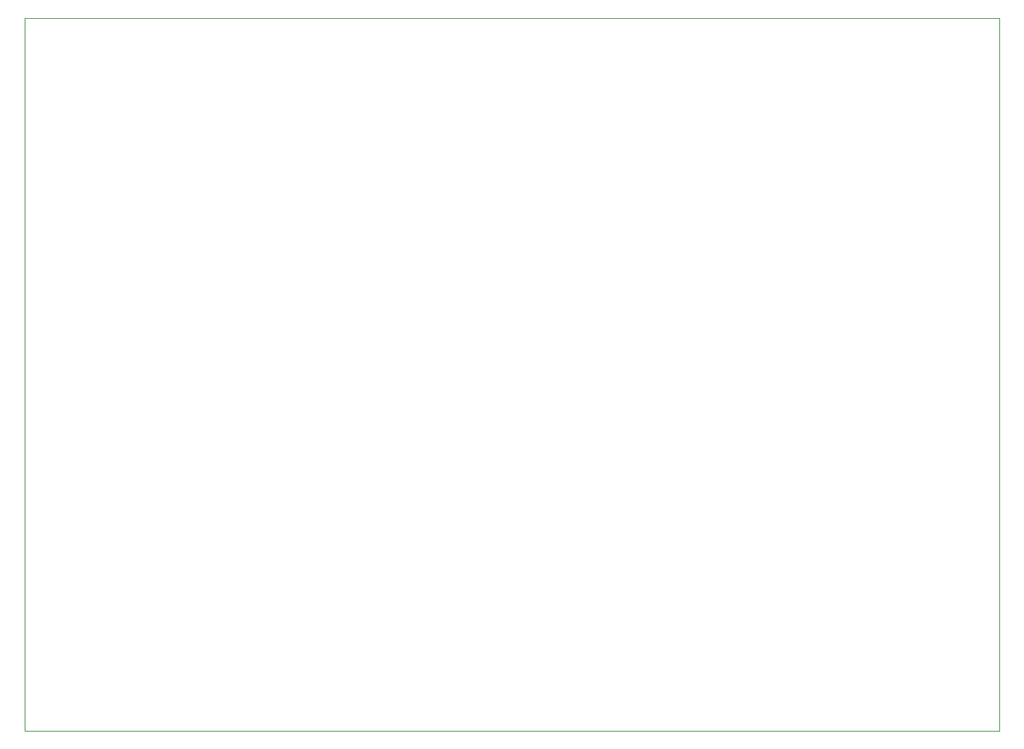
<source format=gm1>
G04 #@! TF.GenerationSoftware,KiCad,Pcbnew,(5.1.5)-3*
G04 #@! TF.CreationDate,2020-05-10T18:01:22+09:00*
G04 #@! TF.ProjectId,Current_Controller,43757272-656e-4745-9f43-6f6e74726f6c,rev?*
G04 #@! TF.SameCoordinates,Original*
G04 #@! TF.FileFunction,Profile,NP*
%FSLAX46Y46*%
G04 Gerber Fmt 4.6, Leading zero omitted, Abs format (unit mm)*
G04 Created by KiCad (PCBNEW (5.1.5)-3) date 2020-05-10 18:01:22*
%MOMM*%
%LPD*%
G04 APERTURE LIST*
%ADD10C,0.100000*%
G04 APERTURE END LIST*
D10*
X132715000Y-66929000D02*
X132715000Y-68961000D01*
X132715000Y-68961000D02*
X132715000Y-97155000D01*
X132715000Y-97155000D02*
X19050000Y-97155000D01*
X19050000Y-97155000D02*
X19050000Y-13970000D01*
X19050000Y-13970000D02*
X132715000Y-13970000D01*
X132715000Y-13970000D02*
X132715000Y-66929000D01*
M02*

</source>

——

### Task details:
The reply should contain all of the data above, word for word, with no pictures.

### Answer to this problem:
<source format=gm1>
G04 #@! TF.GenerationSoftware,KiCad,Pcbnew,(5.1.5)-3*
G04 #@! TF.CreationDate,2020-05-10T18:01:22+09:00*
G04 #@! TF.ProjectId,Current_Controller,43757272-656e-4745-9f43-6f6e74726f6c,rev?*
G04 #@! TF.SameCoordinates,Original*
G04 #@! TF.FileFunction,Profile,NP*
%FSLAX46Y46*%
G04 Gerber Fmt 4.6, Leading zero omitted, Abs format (unit mm)*
G04 Created by KiCad (PCBNEW (5.1.5)-3) date 2020-05-10 18:01:22*
%MOMM*%
%LPD*%
G04 APERTURE LIST*
%ADD10C,0.100000*%
G04 APERTURE END LIST*
D10*
X132715000Y-66929000D02*
X132715000Y-68961000D01*
X132715000Y-68961000D02*
X132715000Y-97155000D01*
X132715000Y-97155000D02*
X19050000Y-97155000D01*
X19050000Y-97155000D02*
X19050000Y-13970000D01*
X19050000Y-13970000D02*
X132715000Y-13970000D01*
X132715000Y-13970000D02*
X132715000Y-66929000D01*
M02*

</source>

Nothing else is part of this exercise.